The Kafka cluster configuration shown here is meant for development and testing purposes only. Please consider your storage requirements and modify the custom resource accordingly for your intended usage. |
You can use the following command to create a cluster:
kubectl apply -f - <<EOF
apiVersion: kafka.strimzi.io/v1beta2
kind: Kafka
metadata:
name: cloudflow-strimzi
namespace: cloudflow
spec:
kafka:
config:
auto.create.topics.enable: false
log.message.format.version: "2.3"
log.retention.bytes: 1073741824
log.retention.hours: 1
log.retention.check.interval.ms: 300000
offsets.topic.replication.factor: 3
transaction.state.log.min.isr: 2
transaction.state.log.replication.factor: 3
listeners:
- name: plain
port: 9092
type: internal
tls: false
- name: tls
port: 9093
type: internal
tls: true
livenessProbe:
initialDelaySeconds: 15
timeoutSeconds: 5
readinessProbe:
initialDelaySeconds: 15
timeoutSeconds: 5
replicas: 3
resources: {}
storage:
deleteClaim: false
size: 100Gi
type: persistent-claim
version: 2.7.1
zookeeper:
livenessProbe:
initialDelaySeconds: 15
timeoutSeconds: 5
readinessProbe:
initialDelaySeconds: 15
timeoutSeconds: 5
replicas: 3
resources: {}
storage:
deleteClaim: false
size: 10Gi
type: persistent-claim
EOF
When the Strimzi Kafka operator has processed the custom resource, there should be six new pods in the cloudflow
namespace. Three Kafka broker pods and three Zookeeper pods.
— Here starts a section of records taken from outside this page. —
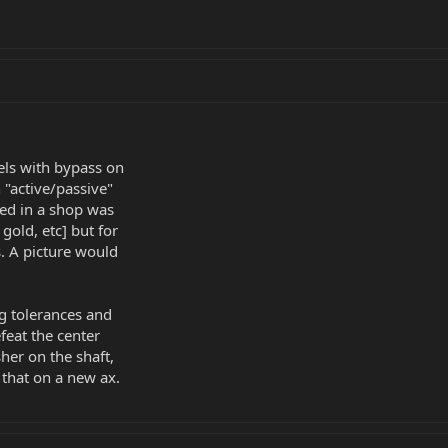
ls with bypass on
 "active/passive"
ayed in a shop was
gold, etc] but for
. A picture would
 tolerances and
feat the center
her on the shaft,
 that on a new ax.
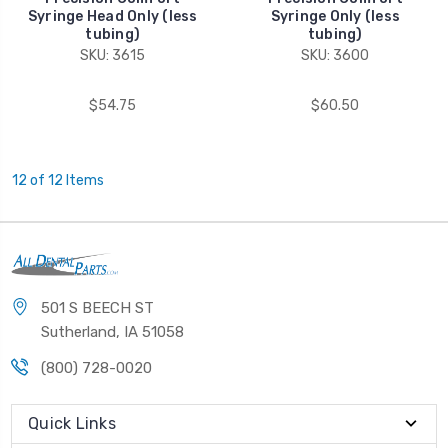
Syringe Head Only (less
Syringe Only (less
tubing)
tubing)
SKU: 3615
SKU: 3600
$54.75
$60.50
12 of 12 Items
501 S BEECH ST
Sutherland, IA 51058
(800) 728-0020
Quick Links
$ kubectl get pods -n cloudflow NAME READY STATUS RESTARTS AGE cloudflow-strimzi-kafka-0 2/2 Running 0 1m cloudflow-strimzi-kafka-1 2/2 Running 0 1m cloudflow-strimzi-kafka-2 2/2 Running 0 1m cloudflow-strimzi-zookeeper-0 1/1 Running 0 2m cloudflow-strimzi-zookeeper-1 1/1 Running 0 2m cloudflow-strimzi-zookeeper-2 1/1 Running 0 2m strimzi-cluster-operator-9968fd8c9-fhqmj 1/1 Running 0 5m
If you want to change any parameters of the Kafka cluster, edit the kafka-cluster.yaml file and apply it again to the cluster, as shown above. The Strimzi Kafka cluster operator will make the necessary changes when detecting an update of the custom resource.
|
The most important parameters here are:
-
Log retention policy - see this article and this one for log retention explanation. In our example we are using 1 hour retention, which is good enough for testing, with retention time check at 300000 ms. Alternatively you can use
log.retention.bytes
- a size-based retention policy (in bytes). -
Kafka storage size - you need to make sure that this value is greater than the max log retention size in bytes, or calculated log size based on the log retention time policy and anticipated message rate.